もっとも一般生徒たちにとって、それはさして関心のある話題とも思えない。木村がその件を知っている事に首を傾げながらもマリナは尋ねた。
「あの、木村さん。ちょっといくつか質問してもよろしいですか? 実はあたしたち新型すまほむのハンドリングを依頼されていまして……」
「うん、知ってる知ってる」
木村は妙ににこやかに笑ってみせた。そんな木村にマリナはペースを乱されながらも話を続けた。
「ええっと、それなら話が早いです。実はバレンタインデーにチョコレートを贈る風習について質問したいんです。木村さんがかなり沢山、義理チョコを配っているようなので、何か役立つ答えが得られないかと思いまして」
昨日から木村に目を付けていた事は取り敢えず伏せてマリナはそう尋ねた。
「うん、いいよ~~。なんでも聞いて聞いて」
受け答えはけだるそうながら、思いの外、木村は人当たり良くそう答えた。意外に好意的な木村の態度にマリナが戸惑っているうちに、すぐ横にいた田中が口を開いた。
「なんでそんなに沢山、義理チョコを配るのでありますか!」
田中が妙に勢い込んでいるのは自分の名前から話をそらせたいからかも知れない。
「多いかなぁ」
籠に満載された義理チョコの包みを見て木村は首を傾げるが、周囲にいた他の生徒たちもその反応にはさすがに黙っていられなくなったようだ。
「いや、多いでしょ。普通に」
「それ全部配るんだろう? 少なくはないよなあ」
他の生徒たちもそう言われて木村は上目遣いで少し考えてから改めて答えた。
「そりゃ色々と世話になってる人、多いからね」
そう言うと木村は籠から義理チョコの包みを二つ取り出すと、マリナと田中に渡した。
「男だけじゃなくて、友達や知り合いの女の子にも配るし。ほら、やるよ。これから何かあるかも知れないし、よろしくね」
「ありがとうございます」
「あ、はい」
反射的に受け取ってしまったマリナと田中は顔を見合わせた。
「なによ、一体?」
首を傾げる木村に田中は照れ笑いで答えた。
「いやぁ、自分では配る予定が一切ないのに、貰ってしまうのは女子高生としてはいかがなものかと」
「あははは、そりゃあ駄目だわ。田中ぽ……」
「だ、だから下の名前は駄目であります!」
田中は慌てて木村を止めた。
「ええと、でもこれだけ配るとなると費用も馬鹿になりませんよね。そこまでして多くの人に義理チョコを配る理由、そのモチベーションというのは何なのですか?」
マリナはそう尋ねたが、それは周囲にいた生徒たちも少なからず疑問に思っていたようだった。

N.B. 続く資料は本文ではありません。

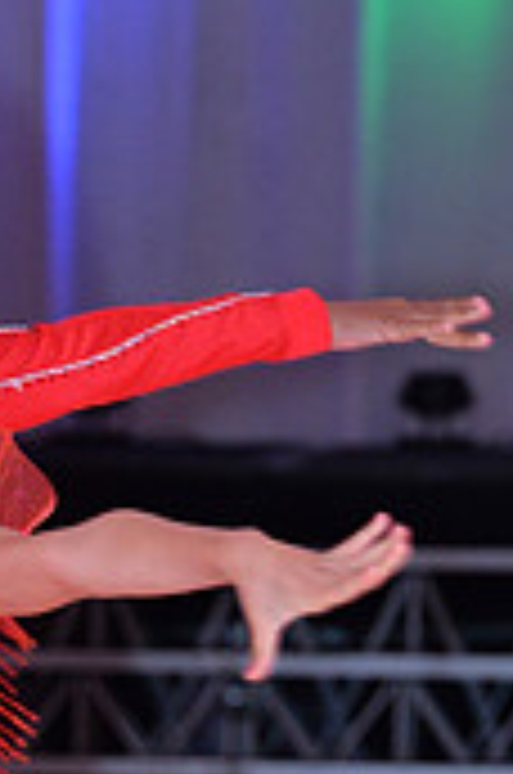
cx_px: -277
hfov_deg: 2.0
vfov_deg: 3.1
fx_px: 14464
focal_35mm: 674
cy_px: 1008
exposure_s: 1/250
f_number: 7.1
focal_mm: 200
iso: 2000
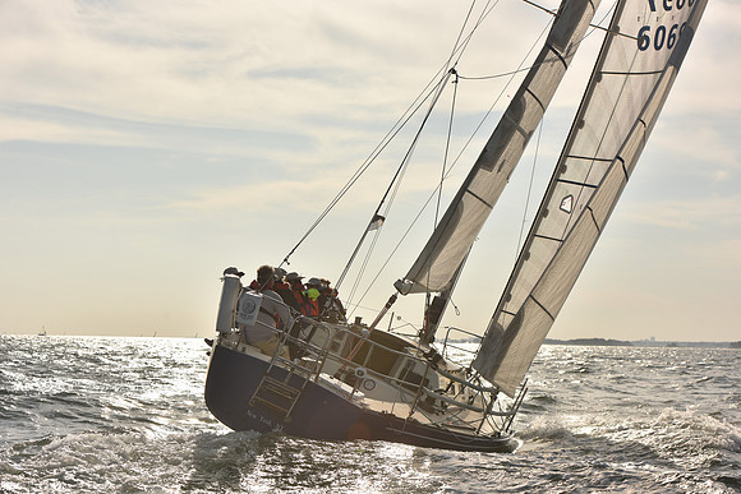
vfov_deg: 19.5
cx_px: 370
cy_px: 247
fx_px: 1441
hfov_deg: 28.8
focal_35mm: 70
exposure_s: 1/640
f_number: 9
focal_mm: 70
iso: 250
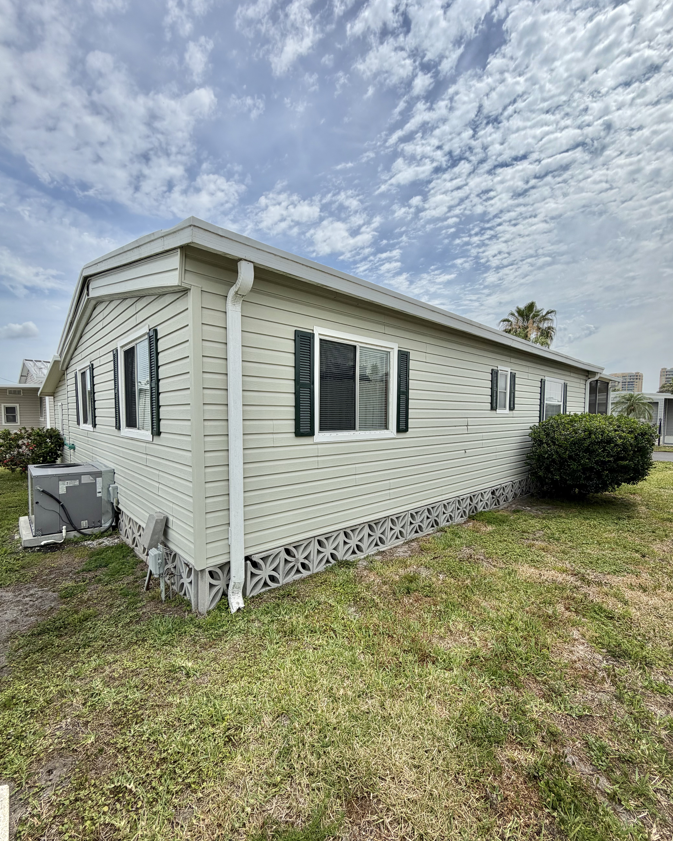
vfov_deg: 96.7
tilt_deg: -1.9
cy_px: 437
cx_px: 342
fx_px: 373
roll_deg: +0.3
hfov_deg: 84.0
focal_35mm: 15
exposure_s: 1/1285
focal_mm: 2.22
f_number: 2.2
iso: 20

「だよなあ。貰えるのは有り難いけど、ちょっと数が多すぎるって言うか」
「一つ百円くらいとしても、これだけあるとちょっとねえ」
「まぁ単純に貰って喜んでくれるのがうれしいみたいな」
そう答える木村は少し照れくさそうだ。
「案外、こうやって単純に喜んで貰える事ってないじゃん。なんか切っ掛けがないとそういう事できないしさ。喜んで貰えるなら多いに越した事はないし。ってなに私、マジになってんだろ」
そう言うと木村ははにかむように笑った。